ACTION ITEM: Exact transcript, pictures excluded: write out every record below.

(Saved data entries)
════════════════

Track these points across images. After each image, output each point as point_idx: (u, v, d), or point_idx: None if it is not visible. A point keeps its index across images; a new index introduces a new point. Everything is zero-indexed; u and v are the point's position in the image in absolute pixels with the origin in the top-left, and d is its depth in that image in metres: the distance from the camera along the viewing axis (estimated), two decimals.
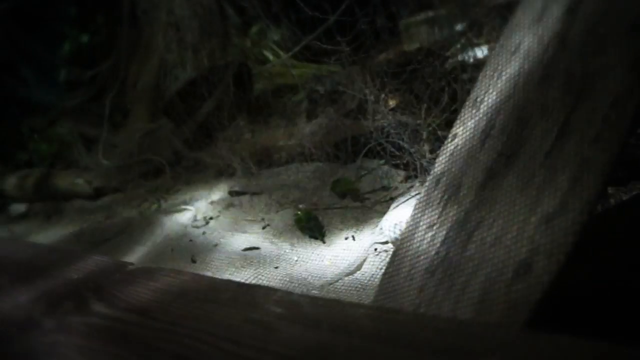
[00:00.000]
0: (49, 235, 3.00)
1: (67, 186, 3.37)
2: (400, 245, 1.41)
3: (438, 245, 1.24)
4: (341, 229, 1.99)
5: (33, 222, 3.24)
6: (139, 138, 3.35)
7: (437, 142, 1.92)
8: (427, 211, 1.34)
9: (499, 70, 1.28)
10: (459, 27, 3.01)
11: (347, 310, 0.92)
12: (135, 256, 2.34)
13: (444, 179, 1.34)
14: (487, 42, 2.89)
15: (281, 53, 3.76)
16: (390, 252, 1.74)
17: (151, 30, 3.59)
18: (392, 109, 2.27)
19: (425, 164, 1.90)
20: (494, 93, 1.26)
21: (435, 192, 1.34)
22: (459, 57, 2.85)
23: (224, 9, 3.11)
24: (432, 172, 1.40)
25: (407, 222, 1.45)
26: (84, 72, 3.94)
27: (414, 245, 1.34)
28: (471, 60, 2.79)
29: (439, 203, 1.31)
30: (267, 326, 0.90)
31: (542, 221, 0.93)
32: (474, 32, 2.92)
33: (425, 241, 1.30)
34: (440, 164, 1.37)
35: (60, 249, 1.71)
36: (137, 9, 3.74)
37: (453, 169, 1.32)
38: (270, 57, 3.78)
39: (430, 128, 1.99)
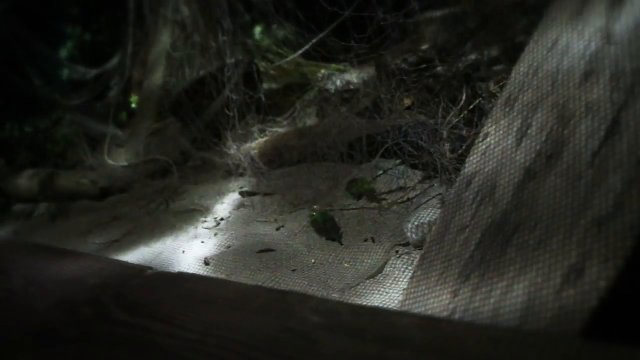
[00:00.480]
0: (55, 236, 2.94)
1: (72, 186, 3.31)
2: (429, 248, 1.37)
3: (472, 248, 1.19)
4: (359, 231, 1.94)
5: (38, 223, 3.19)
6: (145, 138, 3.29)
7: (459, 141, 1.87)
8: (457, 213, 1.30)
9: (534, 67, 1.23)
10: (472, 25, 2.96)
11: (392, 320, 0.86)
12: (145, 258, 2.29)
13: (476, 179, 1.29)
14: (501, 40, 2.85)
15: (285, 52, 3.71)
16: (413, 255, 1.69)
17: (158, 29, 3.53)
18: (408, 108, 2.23)
19: (446, 164, 1.85)
20: (530, 91, 1.22)
21: (467, 194, 1.30)
22: (472, 56, 2.80)
23: (232, 6, 3.06)
24: (461, 172, 1.35)
25: (436, 224, 1.40)
26: (88, 71, 3.89)
27: (445, 248, 1.29)
28: (485, 58, 2.74)
29: (471, 204, 1.27)
30: (306, 336, 0.84)
31: (593, 224, 0.88)
32: (488, 31, 2.87)
33: (457, 244, 1.25)
34: (472, 164, 1.32)
35: (73, 251, 1.64)
36: (144, 8, 3.69)
37: (486, 169, 1.27)
38: (277, 56, 3.73)
39: (450, 127, 1.95)
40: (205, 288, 1.13)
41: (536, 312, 0.93)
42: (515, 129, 1.22)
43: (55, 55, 4.46)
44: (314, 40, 3.10)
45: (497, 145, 1.26)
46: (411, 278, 1.42)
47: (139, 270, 1.30)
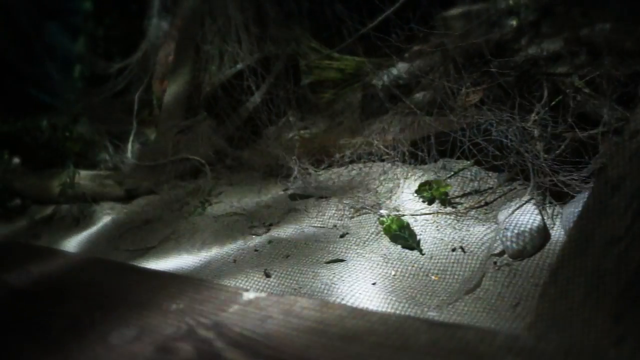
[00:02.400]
0: (81, 242, 2.73)
1: (95, 187, 3.10)
2: (564, 262, 1.19)
3: (636, 265, 1.02)
4: (440, 239, 1.76)
5: (60, 227, 2.97)
6: (174, 135, 3.09)
7: (556, 140, 1.69)
8: (603, 222, 1.12)
9: None
10: (530, 17, 2.79)
11: None
12: (191, 268, 2.09)
13: (627, 184, 1.11)
14: (561, 33, 2.68)
15: (317, 45, 3.52)
16: (514, 267, 1.51)
17: (184, 21, 3.33)
18: (482, 103, 2.05)
19: (542, 165, 1.67)
20: None
21: (615, 200, 1.12)
22: (531, 50, 2.63)
23: None
24: (602, 176, 1.18)
25: (570, 235, 1.22)
26: (110, 65, 3.67)
27: (591, 263, 1.12)
28: (544, 53, 2.57)
29: (623, 213, 1.09)
30: None
31: None
32: (547, 24, 2.71)
33: (609, 258, 1.08)
34: (617, 166, 1.15)
35: (136, 267, 1.44)
36: None
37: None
38: (309, 49, 3.54)
39: (539, 125, 1.77)
40: (336, 318, 0.93)
41: None
42: None
43: (68, 50, 4.25)
44: (357, 34, 2.93)
45: None
46: (541, 296, 1.24)
47: (233, 293, 1.10)
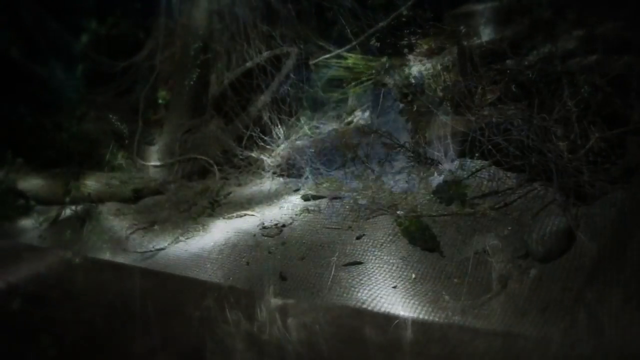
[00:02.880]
0: (87, 242, 2.68)
1: (100, 188, 3.05)
2: (599, 265, 1.15)
3: None
4: (462, 240, 1.72)
5: (65, 228, 2.91)
6: (180, 135, 3.04)
7: (582, 139, 1.65)
8: None
9: None
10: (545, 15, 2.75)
11: None
12: (204, 271, 2.04)
13: None
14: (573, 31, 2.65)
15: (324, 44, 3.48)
16: (539, 269, 1.47)
17: (191, 19, 3.28)
18: (500, 100, 2.01)
19: (566, 165, 1.63)
20: None
21: None
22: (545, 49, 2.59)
23: None
24: (639, 176, 1.13)
25: (602, 237, 1.18)
26: (116, 64, 3.61)
27: (629, 267, 1.07)
28: (559, 52, 2.53)
29: None
30: None
31: None
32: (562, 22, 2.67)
33: None
34: None
35: (151, 271, 1.41)
36: None
37: None
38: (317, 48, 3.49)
39: (561, 124, 1.73)
40: (376, 327, 0.90)
41: None
42: None
43: (71, 49, 4.19)
44: (368, 32, 2.88)
45: None
46: (576, 301, 1.21)
47: (260, 299, 1.07)
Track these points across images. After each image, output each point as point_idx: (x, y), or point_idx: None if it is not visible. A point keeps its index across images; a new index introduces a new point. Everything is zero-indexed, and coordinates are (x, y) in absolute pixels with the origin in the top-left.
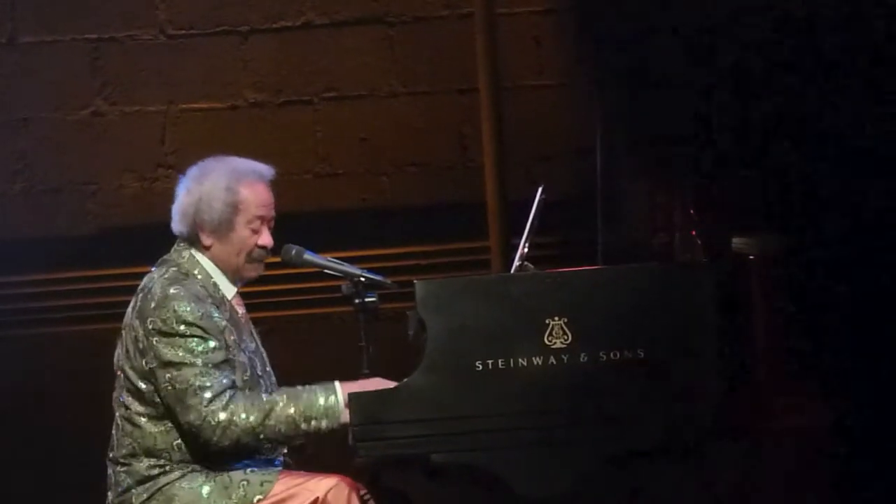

════════════════

RESPONSE:
Track these points across images. After each image, output each point as point_idx: (u, v, d), or point_idx: None if it is not visible. A point keeps its index across images; a new index introduces a new point. Everything is zero-indexed; u and v are the point's position in the image in absolute pixels with the origin in the top-left, and d is its depth in that image in metres: the distance from the camera along the viewing axis (estimated), two decimals.
[00:00.000]
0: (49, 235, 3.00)
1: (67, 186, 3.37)
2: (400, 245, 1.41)
3: (438, 245, 1.24)
4: (341, 229, 1.99)
5: (33, 222, 3.24)
6: (139, 138, 3.35)
7: (437, 142, 1.92)
8: (427, 211, 1.34)
9: (499, 70, 1.28)
10: (459, 27, 3.01)
11: (347, 310, 0.92)
12: (135, 256, 2.34)
13: (444, 179, 1.34)
14: (487, 42, 2.89)
15: (281, 53, 3.76)
16: (390, 252, 1.74)
17: (151, 30, 3.59)
18: (392, 109, 2.27)
19: (425, 164, 1.90)
20: (494, 93, 1.26)
21: (435, 192, 1.34)
22: (459, 57, 2.85)
23: (224, 9, 3.11)
24: (432, 172, 1.40)
25: (407, 222, 1.45)
26: (84, 72, 3.94)
27: (414, 245, 1.34)
28: (471, 60, 2.79)
29: (439, 203, 1.31)
30: (267, 326, 0.90)
31: (542, 221, 0.93)
32: (474, 32, 2.92)
33: (425, 241, 1.30)
34: (440, 164, 1.37)
35: (60, 249, 1.71)
36: (137, 9, 3.74)
37: (453, 169, 1.32)
38: (270, 57, 3.78)
39: (430, 128, 1.99)
[00:00.480]
0: (55, 236, 2.94)
1: (72, 186, 3.31)
2: (429, 248, 1.37)
3: (472, 248, 1.19)
4: (359, 231, 1.94)
5: (38, 223, 3.19)
6: (145, 138, 3.29)
7: (459, 141, 1.87)
8: (457, 213, 1.30)
9: (534, 67, 1.23)
10: (472, 25, 2.96)
11: (392, 320, 0.86)
12: (145, 258, 2.29)
13: (476, 179, 1.29)
14: (501, 40, 2.85)
15: (285, 52, 3.71)
16: (413, 255, 1.69)
17: (158, 29, 3.53)
18: (408, 108, 2.23)
19: (446, 164, 1.85)
20: (530, 91, 1.22)
21: (467, 194, 1.30)
22: (472, 56, 2.80)
23: (232, 6, 3.06)
24: (461, 172, 1.35)
25: (436, 224, 1.40)
26: (88, 71, 3.89)
27: (445, 248, 1.29)
28: (485, 58, 2.74)
29: (471, 204, 1.27)
30: (306, 336, 0.84)
31: (593, 224, 0.88)
32: (488, 31, 2.87)
33: (457, 244, 1.25)
34: (472, 164, 1.32)
35: (73, 251, 1.64)
36: (144, 8, 3.69)
37: (486, 169, 1.27)
38: (277, 56, 3.73)
39: (450, 127, 1.95)
40: (205, 288, 1.13)
41: (536, 312, 0.93)
42: (515, 129, 1.22)
43: (55, 55, 4.46)
44: (314, 40, 3.10)
45: (497, 145, 1.26)
46: (411, 278, 1.42)
47: (139, 270, 1.30)
[00:02.400]
0: (81, 242, 2.73)
1: (95, 187, 3.10)
2: (564, 262, 1.19)
3: (636, 265, 1.02)
4: (440, 239, 1.76)
5: (60, 227, 2.97)
6: (174, 135, 3.09)
7: (556, 140, 1.69)
8: (603, 222, 1.12)
9: None
10: (530, 17, 2.79)
11: None
12: (191, 268, 2.09)
13: (627, 184, 1.11)
14: (561, 33, 2.68)
15: (317, 45, 3.52)
16: (514, 267, 1.51)
17: (184, 21, 3.33)
18: (482, 103, 2.05)
19: (542, 165, 1.67)
20: None
21: (615, 200, 1.12)
22: (531, 50, 2.63)
23: None
24: (602, 176, 1.18)
25: (570, 235, 1.22)
26: (110, 65, 3.67)
27: (591, 263, 1.12)
28: (544, 53, 2.57)
29: (623, 213, 1.09)
30: None
31: None
32: (547, 24, 2.71)
33: (609, 258, 1.08)
34: (617, 166, 1.15)
35: (136, 267, 1.44)
36: None
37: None
38: (309, 49, 3.54)
39: (539, 125, 1.77)
40: (336, 318, 0.93)
41: None
42: None
43: (68, 50, 4.25)
44: (357, 34, 2.93)
45: None
46: (541, 296, 1.24)
47: (233, 293, 1.10)
[00:02.880]
0: (87, 242, 2.68)
1: (100, 188, 3.05)
2: (599, 265, 1.15)
3: None
4: (462, 240, 1.72)
5: (65, 228, 2.91)
6: (180, 135, 3.04)
7: (582, 139, 1.65)
8: None
9: None
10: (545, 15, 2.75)
11: None
12: (204, 271, 2.04)
13: None
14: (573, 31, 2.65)
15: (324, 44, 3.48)
16: (539, 269, 1.47)
17: (191, 19, 3.28)
18: (500, 100, 2.01)
19: (566, 165, 1.63)
20: None
21: None
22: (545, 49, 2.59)
23: None
24: (639, 176, 1.13)
25: (602, 237, 1.18)
26: (116, 64, 3.61)
27: (629, 267, 1.07)
28: (559, 52, 2.53)
29: None
30: None
31: None
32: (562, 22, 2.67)
33: None
34: None
35: (151, 271, 1.41)
36: None
37: None
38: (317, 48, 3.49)
39: (561, 124, 1.73)
40: (376, 327, 0.90)
41: None
42: None
43: (71, 49, 4.19)
44: (368, 32, 2.88)
45: None
46: (576, 301, 1.21)
47: (260, 299, 1.07)
Track these points across images. After each image, output each point as point_idx: (x, y), or point_idx: None if it is not visible. A point keeps its index across images; a new index introduces a new point. Everything is zero-indexed, and coordinates are (x, y) in absolute pixels with the origin in the top-left.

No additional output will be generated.